# Philips quits TV business



## Cholly (Mar 22, 2004)

Not too surprising, since Philips had licensed its USA TV business to Funai some years back.
http://www.hdtvmagazine.com/columns/2011/04/hdtv-almanac-philips-quits-the-tv-business.php


----------



## Stuart Sweet (Jun 19, 2006)

Yes. I have one of the last Philips TVs sold in the US. The brand itself has become overextended and is definitely in danger of becoming another "zombie", a la RCA, Emerson, and Zenith.


----------



## hdtvfan0001 (Jul 28, 2004)

Sad to see another one bite the dust.


----------



## AttiTech (Feb 21, 2011)

hdtvfan0001 said:


> Sad to see another one bite the dust.


That it is, and I love Philips tvs. A friend of mine bought his 47" LCD and it is a beautiful tv. Slim edges to make the screen look larger, that nifty, clear power bar with the neon blue light.


----------



## fluffybear (Jun 19, 2004)

hdtvfan0001 said:


> Sad to see another one bite the dust.


Isn't Philips also the owner of Magnavox?


----------



## The Merg (Jun 24, 2007)

fluffybear said:


> Isn't Philips also the owner of Magnavox?


Yes. They are one company now.

- Merg


----------



## MysteryMan (May 17, 2010)

Philips is now offering up to 50% off on their TVs.


----------



## AttiTech (Feb 21, 2011)

MysteryMan said:


> Philips is now offering up to 50% off on their TVs.


Good thing I need a tv for the bedroom! Suggestions on where to shop? If you've seen any deals.


----------



## MysteryMan (May 17, 2010)

AttiTech said:


> Good thing I need a tv for the bedroom! Suggestions on where to shop? If you've seen any deals.


www.philips.com


----------



## emoxley (Jul 15, 2010)

Phillips, Magnavox, Sylvania, Philco, are/were all the same company. My stepfather worked for them for many years. I still have an old Magnavox CRT in the bedroom.

Who's old enough to remember Ford Philco?


----------



## AttiTech (Feb 21, 2011)

emoxley said:


> Phillips, Magnavox, Sylvania, Philco, are/were all the same company. My stepfather worked for them for many years. I still have an old Magnavox CRT in the bedroom.
> 
> Who's old enough to remember Ford Philco?

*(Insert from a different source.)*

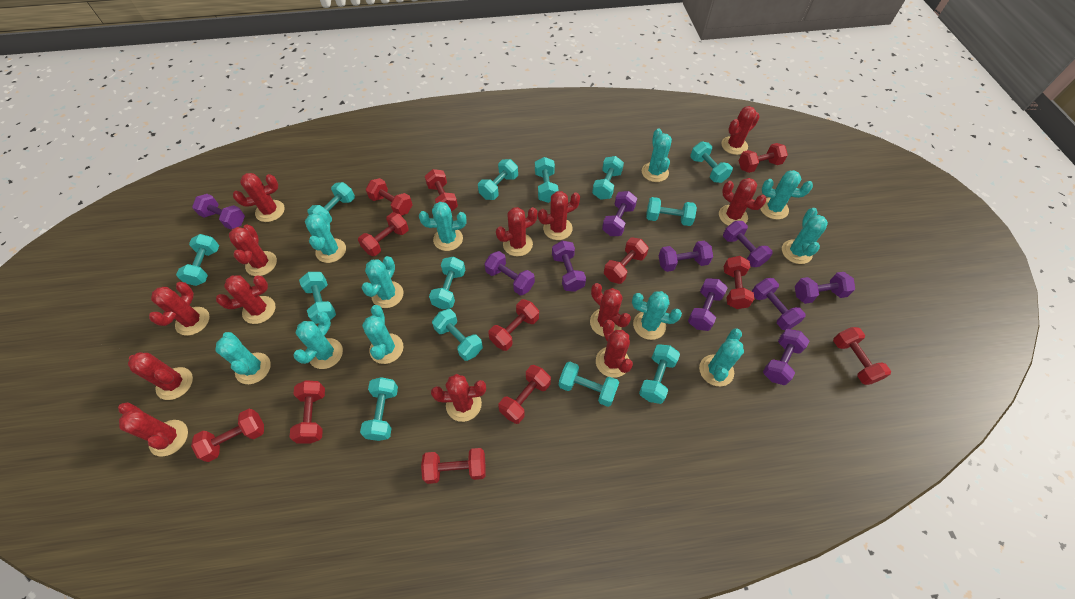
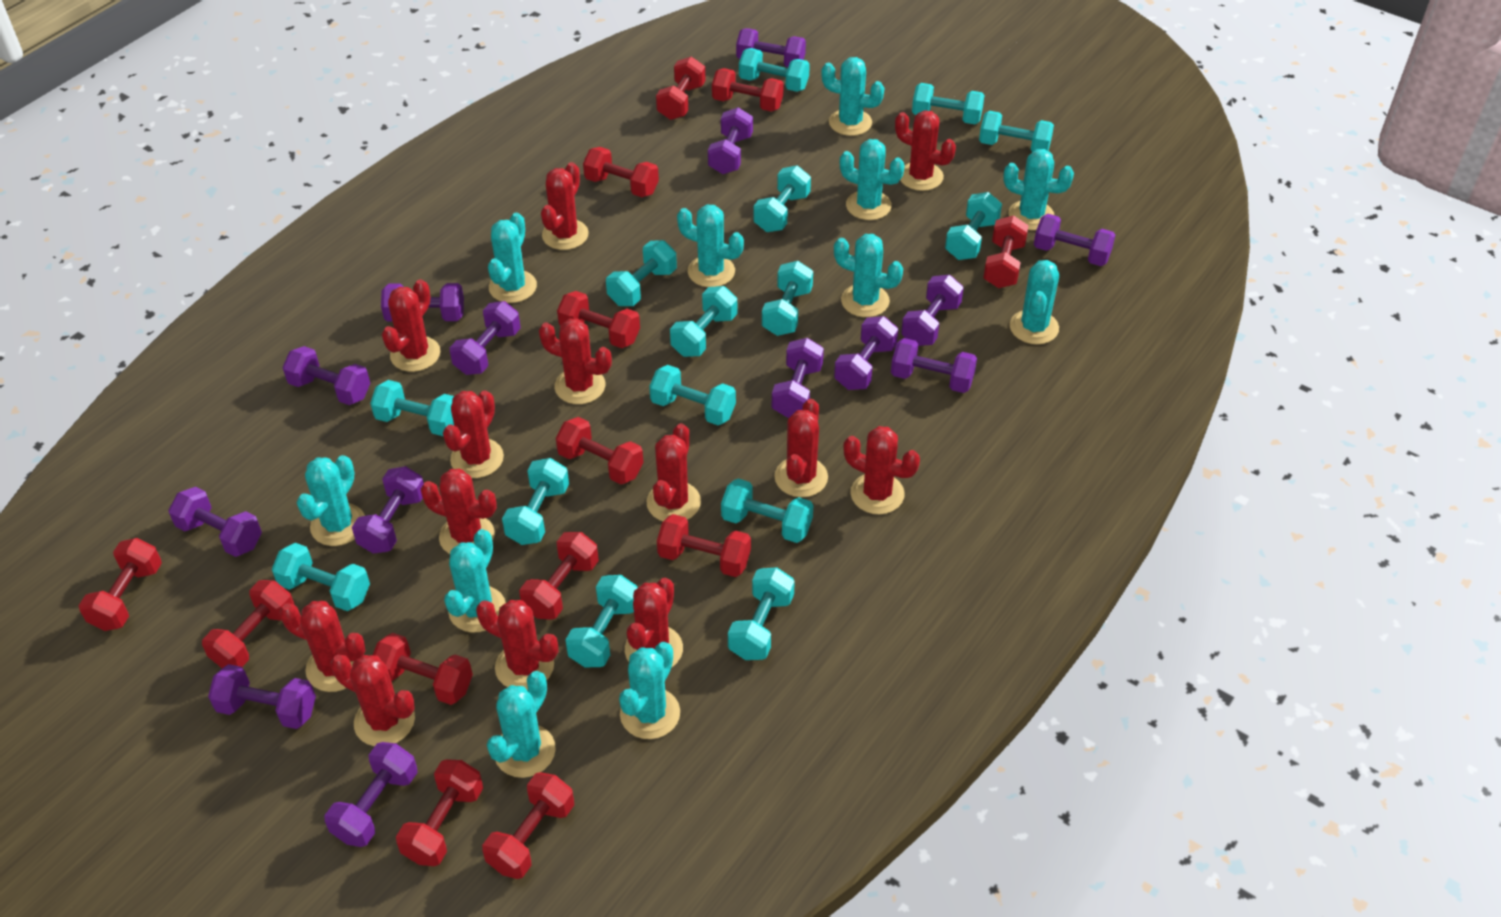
purple dumbbell: [192,194,245,230] [484,251,535,295] [552,241,586,292] [602,191,637,236] [658,241,713,272] [688,278,728,331] [723,221,773,267] [752,278,806,330] [763,329,809,385] [795,272,855,304] = 10 -> [168,487,262,557] [208,664,316,729] [282,346,370,405] [324,742,418,847] [352,466,424,554] [381,283,464,322] [450,301,521,375] [708,107,753,174] [736,28,806,67] [772,338,824,418] [834,316,898,390] [891,338,977,393] [901,275,964,346] [1034,214,1115,266] = 14
red dumbbell: [191,409,264,462] [290,380,325,444] [358,212,409,256] [366,178,412,216] [421,448,486,484] [425,169,458,212] [488,299,539,351] [498,365,551,424] [604,237,649,284] [724,256,754,309] [739,143,788,173] [833,327,891,385] = 12 -> [79,538,162,631] [202,580,295,668] [373,633,473,705] [396,759,483,866] [482,772,574,879] [519,532,599,620] [556,417,644,484] [557,291,640,348] [583,147,659,197] [656,57,706,120] [657,514,751,577] [712,68,784,112] [983,215,1029,288] = 13
turquoise dumbbell: [176,234,219,286] [299,272,336,324] [308,182,355,222] [360,377,398,441] [429,257,465,309] [432,309,483,361] [478,159,518,200] [535,157,559,203] [559,361,619,407] [592,156,624,200] [639,344,680,404] [646,197,697,226] [690,141,733,183] = 13 -> [272,543,370,611] [370,380,454,436] [502,458,569,545] [565,575,638,667] [606,240,677,306] [649,365,736,425] [670,286,737,357] [721,478,813,543] [728,567,795,660] [739,48,810,92] [753,165,811,232] [762,261,813,336] [912,83,985,124] [945,192,1002,260] [979,111,1054,152] = 15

Not me. Sounds like an interesting thing though


----------



## MysteryMan (May 17, 2010)

emoxley said:


> Phillips, Magnavox, Sylvania, Philco, are/were all the same company. My stepfather worked for them for many years. I still have an old Magnavox CRT in the bedroom.
> 
> Who's old enough to remember Ford Philco?

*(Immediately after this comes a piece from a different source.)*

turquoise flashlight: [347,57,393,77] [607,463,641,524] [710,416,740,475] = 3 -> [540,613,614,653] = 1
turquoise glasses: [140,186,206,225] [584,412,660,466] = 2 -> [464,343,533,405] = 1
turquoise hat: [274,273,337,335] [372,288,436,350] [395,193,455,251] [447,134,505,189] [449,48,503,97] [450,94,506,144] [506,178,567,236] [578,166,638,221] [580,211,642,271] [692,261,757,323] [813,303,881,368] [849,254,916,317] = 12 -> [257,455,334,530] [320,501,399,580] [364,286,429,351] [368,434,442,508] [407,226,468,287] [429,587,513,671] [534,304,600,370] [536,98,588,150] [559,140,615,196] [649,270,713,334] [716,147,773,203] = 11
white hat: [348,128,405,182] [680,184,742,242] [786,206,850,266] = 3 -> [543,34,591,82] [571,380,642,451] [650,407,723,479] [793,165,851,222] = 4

If memory serves me Ford Philco was the primary manufacturer of car radios.


----------



## Cholly (Mar 22, 2004)

emoxley said:


> Phillips, Magnavox, Sylvania, Philco, are/were all the same company. My stepfather worked for them for many years. I still have an old Magnavox CRT in the bedroom.
> 
> Who's old enough to remember Ford Philco?

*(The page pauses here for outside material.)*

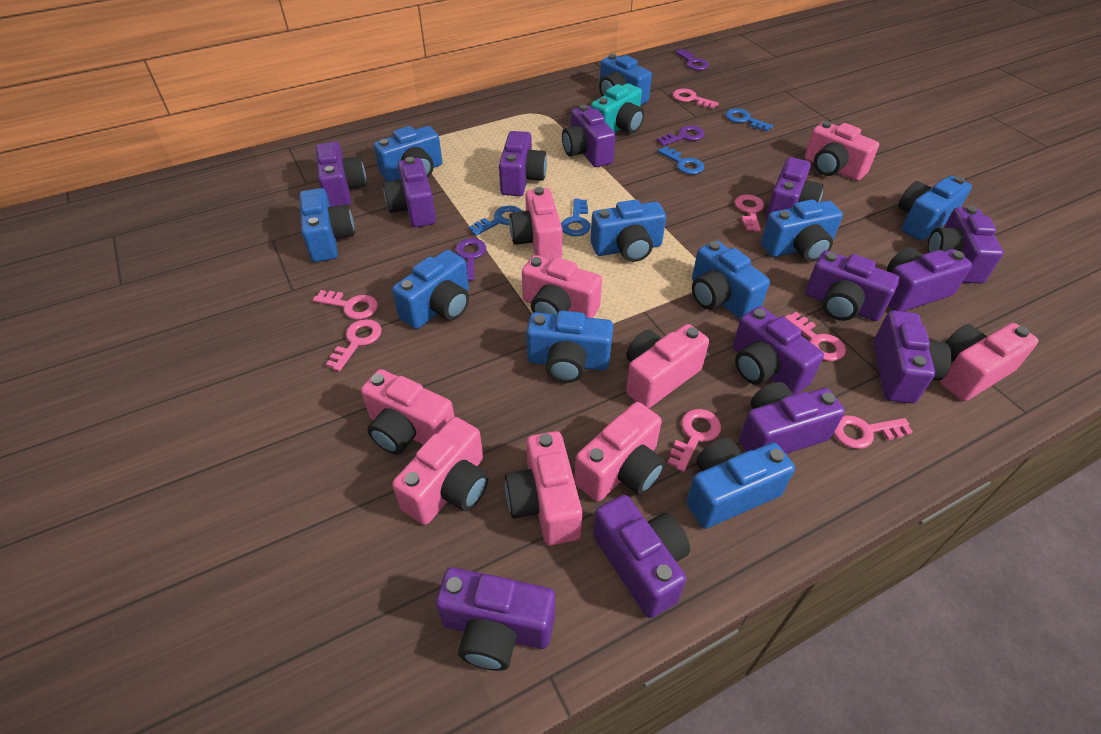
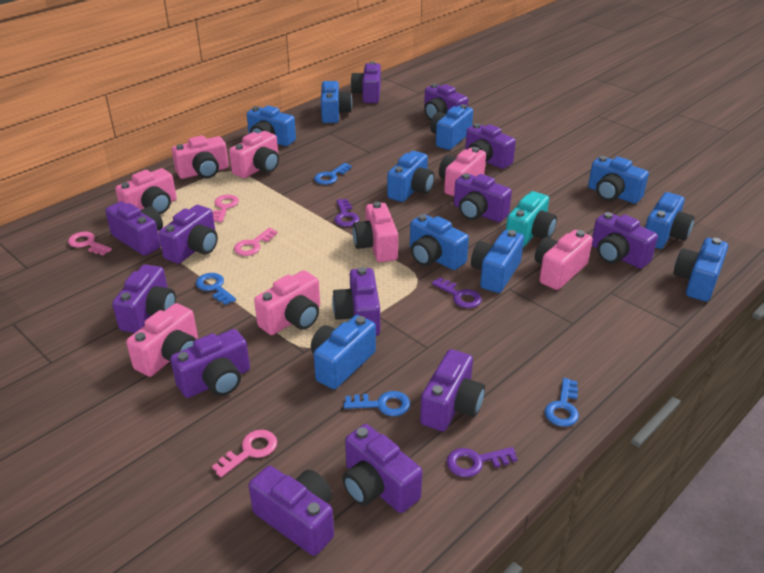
pink camera: [361,369,455,455] [392,417,488,525] [505,431,582,545] [509,187,563,260] [522,255,602,318] [574,402,665,502] [626,324,709,408] [805,121,879,181] [941,323,1039,401] = 9 -> [115,168,177,214] [126,303,198,377] [172,135,229,179] [229,131,279,178] [254,270,320,335] [353,202,398,262] [439,147,486,196] [535,230,593,290] = 8
pink key: [313,290,378,320] [326,319,382,371] [668,409,721,472] [673,88,719,109] [735,195,764,232] [785,312,846,361] [834,415,913,449] = 7 -> [68,232,112,255] [212,430,277,477] [213,194,239,222] [234,228,277,256] = 4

The brands have all been owned by Philips since the 1980's. Philco had been purchased by Ford in 1961 and sold to General Telephone & Electronics (GTE), which owned Sylvania, in 1974. Philips has never manufactured Philco or Sylvania TV receivers. Rather, Philips acquired them so that the company could use its own name on products sold in the USA, having been previously barred from doing so due to the similarity between the Philips and Philco names.


----------



## Herdfan (Mar 18, 2006)

Stuart Sweet said:


> is definitely in danger of becoming another "zombie", a la RCA, Emerson, and Zenith.


Was Emerson ever considered on the same level of RCA or Zenith? I know my dad always bought RCA's. Every TV in the house was an RCA from my earliest memory. His last one was a 1st gen DLP that went through $600 bulbs like a hot knife through butter. Replaced it with a Sony LCD and he has been very happy with it.


----------



## quickfire (Nov 14, 2003)

I had a Philips HDTV and it was a good set.....sad to see them go!


----------